Text block —

I take issue with this comment and the backhanded slap included in it, but first...


QuoteA particular concern to him is another player, one that has it in for him, going around casting spells that transform a vast area (say a 500ft by 500ft by 500ft cube) into blazing lava, meaning that if you center it on a high-warfare guy, the high-warfare guy shouldn't be able to dodge it no matter how much better he is than magic-abusing guy.

This.

I've been thinking about this for a while, and here's what disturbs me:

The book has the Pressurized Lava spell. It's a short-range weapon that trades power for distance (page 63: "The range is limited by the size, so the biggest chunks travel only a few feet, where a tiny blob can arc out over a couple of hundred feet"), and depends on the caster's Warfare to hit ("Hitting, as with all projectiles, depends on the Warfare of the caster").

So what happened in the campaign?

The top-ranked Warfare character (Morgan) uses Pressurized Lava in a duel with another character (Dietmar). It hurts the target a lot, but doesn't stop him from carrying on the fight (which he did, until multiple-and-incorrectly-named Deadly damage sword hits forced him to flee).

The next time a lava spell pops up in the campaign, it's because a third character (Maximo) creates (from a safe distance!) a giant lava square in a battlefield--the caster doesn't even have to aim with Warfare.

Supplied data —

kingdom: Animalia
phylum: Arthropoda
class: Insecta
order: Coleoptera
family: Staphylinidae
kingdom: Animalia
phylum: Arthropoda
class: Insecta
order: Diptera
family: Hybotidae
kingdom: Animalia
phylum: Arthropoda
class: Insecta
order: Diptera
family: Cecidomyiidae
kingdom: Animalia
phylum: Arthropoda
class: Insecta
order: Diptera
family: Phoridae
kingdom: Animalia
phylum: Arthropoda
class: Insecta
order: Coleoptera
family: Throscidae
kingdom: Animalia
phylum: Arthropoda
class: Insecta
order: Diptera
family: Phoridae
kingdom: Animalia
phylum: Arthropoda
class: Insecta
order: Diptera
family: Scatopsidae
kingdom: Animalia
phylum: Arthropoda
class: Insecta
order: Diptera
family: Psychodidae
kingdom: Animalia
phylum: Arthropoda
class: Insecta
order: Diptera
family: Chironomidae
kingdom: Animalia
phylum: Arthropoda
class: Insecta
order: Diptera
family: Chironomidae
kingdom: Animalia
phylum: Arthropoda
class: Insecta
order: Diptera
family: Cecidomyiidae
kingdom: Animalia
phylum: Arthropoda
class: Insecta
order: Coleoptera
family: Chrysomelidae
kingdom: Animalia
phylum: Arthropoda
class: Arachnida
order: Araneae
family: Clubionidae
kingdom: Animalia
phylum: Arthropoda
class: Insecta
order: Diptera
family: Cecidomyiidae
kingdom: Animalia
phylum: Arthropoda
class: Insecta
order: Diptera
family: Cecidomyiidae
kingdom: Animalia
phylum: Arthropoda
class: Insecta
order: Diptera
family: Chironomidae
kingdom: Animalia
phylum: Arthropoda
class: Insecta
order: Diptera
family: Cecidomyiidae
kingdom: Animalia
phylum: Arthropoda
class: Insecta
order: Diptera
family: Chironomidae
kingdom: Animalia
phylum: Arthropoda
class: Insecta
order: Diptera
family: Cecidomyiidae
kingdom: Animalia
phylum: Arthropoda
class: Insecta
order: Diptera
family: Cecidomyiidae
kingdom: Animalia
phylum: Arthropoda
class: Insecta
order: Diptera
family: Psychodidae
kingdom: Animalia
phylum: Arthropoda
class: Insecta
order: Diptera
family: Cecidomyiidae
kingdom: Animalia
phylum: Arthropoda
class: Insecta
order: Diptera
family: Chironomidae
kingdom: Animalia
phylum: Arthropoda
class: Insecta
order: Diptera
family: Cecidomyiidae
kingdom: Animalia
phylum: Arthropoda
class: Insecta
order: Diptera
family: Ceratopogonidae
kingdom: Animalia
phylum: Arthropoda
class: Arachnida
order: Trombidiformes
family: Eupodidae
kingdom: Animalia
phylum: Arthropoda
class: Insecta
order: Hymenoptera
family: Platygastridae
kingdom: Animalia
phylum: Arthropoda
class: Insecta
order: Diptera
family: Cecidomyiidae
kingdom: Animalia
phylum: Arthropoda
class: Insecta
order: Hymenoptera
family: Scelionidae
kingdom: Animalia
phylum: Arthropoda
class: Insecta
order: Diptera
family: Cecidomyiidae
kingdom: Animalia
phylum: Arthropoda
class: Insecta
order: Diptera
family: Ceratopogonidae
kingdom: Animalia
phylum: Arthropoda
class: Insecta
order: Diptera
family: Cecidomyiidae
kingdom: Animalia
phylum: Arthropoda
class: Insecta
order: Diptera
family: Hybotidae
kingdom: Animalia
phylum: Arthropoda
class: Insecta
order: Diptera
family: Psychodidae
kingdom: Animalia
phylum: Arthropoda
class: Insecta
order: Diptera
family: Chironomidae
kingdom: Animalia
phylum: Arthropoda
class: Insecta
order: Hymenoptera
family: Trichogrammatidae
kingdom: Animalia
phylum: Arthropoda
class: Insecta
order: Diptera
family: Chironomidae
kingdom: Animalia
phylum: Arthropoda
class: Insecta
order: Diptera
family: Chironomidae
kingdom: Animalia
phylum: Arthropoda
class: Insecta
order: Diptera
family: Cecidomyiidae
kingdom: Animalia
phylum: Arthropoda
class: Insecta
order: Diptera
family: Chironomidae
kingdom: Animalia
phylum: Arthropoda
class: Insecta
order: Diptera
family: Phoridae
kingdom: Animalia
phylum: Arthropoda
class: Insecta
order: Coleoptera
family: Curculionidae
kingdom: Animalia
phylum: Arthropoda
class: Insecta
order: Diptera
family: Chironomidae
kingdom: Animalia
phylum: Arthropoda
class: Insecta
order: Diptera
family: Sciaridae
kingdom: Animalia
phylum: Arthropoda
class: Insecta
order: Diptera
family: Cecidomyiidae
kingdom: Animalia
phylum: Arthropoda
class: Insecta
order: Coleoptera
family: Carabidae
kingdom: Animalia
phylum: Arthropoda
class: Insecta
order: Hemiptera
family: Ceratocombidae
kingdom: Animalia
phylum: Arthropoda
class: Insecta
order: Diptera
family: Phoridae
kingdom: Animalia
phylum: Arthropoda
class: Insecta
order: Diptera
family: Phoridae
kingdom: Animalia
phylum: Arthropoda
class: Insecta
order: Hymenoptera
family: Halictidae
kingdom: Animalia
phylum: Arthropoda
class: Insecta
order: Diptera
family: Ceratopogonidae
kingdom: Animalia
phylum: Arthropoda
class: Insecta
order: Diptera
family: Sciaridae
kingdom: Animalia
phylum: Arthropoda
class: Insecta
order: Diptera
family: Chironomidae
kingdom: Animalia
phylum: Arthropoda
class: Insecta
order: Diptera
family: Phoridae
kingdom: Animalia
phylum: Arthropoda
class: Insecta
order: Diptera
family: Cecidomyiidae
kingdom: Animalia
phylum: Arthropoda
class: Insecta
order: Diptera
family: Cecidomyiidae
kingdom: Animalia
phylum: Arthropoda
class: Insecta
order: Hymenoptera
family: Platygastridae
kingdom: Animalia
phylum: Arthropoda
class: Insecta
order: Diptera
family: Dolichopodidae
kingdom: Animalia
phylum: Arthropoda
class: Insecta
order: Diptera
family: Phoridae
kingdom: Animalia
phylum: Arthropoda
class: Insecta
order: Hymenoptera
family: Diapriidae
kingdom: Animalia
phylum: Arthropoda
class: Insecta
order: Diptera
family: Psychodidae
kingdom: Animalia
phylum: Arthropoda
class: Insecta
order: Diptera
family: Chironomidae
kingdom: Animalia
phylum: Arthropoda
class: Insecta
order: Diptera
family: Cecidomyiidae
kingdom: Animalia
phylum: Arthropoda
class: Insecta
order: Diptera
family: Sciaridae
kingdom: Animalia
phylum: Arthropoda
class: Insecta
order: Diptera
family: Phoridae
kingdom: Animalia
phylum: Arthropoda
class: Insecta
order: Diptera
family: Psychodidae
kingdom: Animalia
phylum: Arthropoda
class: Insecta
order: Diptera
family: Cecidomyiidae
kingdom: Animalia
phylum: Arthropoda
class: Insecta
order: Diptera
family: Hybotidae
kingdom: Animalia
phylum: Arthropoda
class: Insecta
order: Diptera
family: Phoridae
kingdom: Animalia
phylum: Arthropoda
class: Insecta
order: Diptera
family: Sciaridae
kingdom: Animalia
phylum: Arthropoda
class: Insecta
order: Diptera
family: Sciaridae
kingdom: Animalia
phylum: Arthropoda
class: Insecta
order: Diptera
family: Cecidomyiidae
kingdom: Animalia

What is asked — From the post about the lava spells, copy out word for word the passage that opens with the words "I've been thinking" and closes with "in the campaign?".

Exercise output —
I've been thinking about this for a while, and here's what disturbs me:

The book has the Pressurized Lava spell. It's a short-range weapon that trades power for distance (page 63: "The range is limited by the size, so the biggest chunks travel only a few feet, where a tiny blob can arc out over a couple of hundred feet"), and depends on the caster's Warfare to hit ("Hitting, as with all projectiles, depends on the Warfare of the caster").

So what happened in the campaign?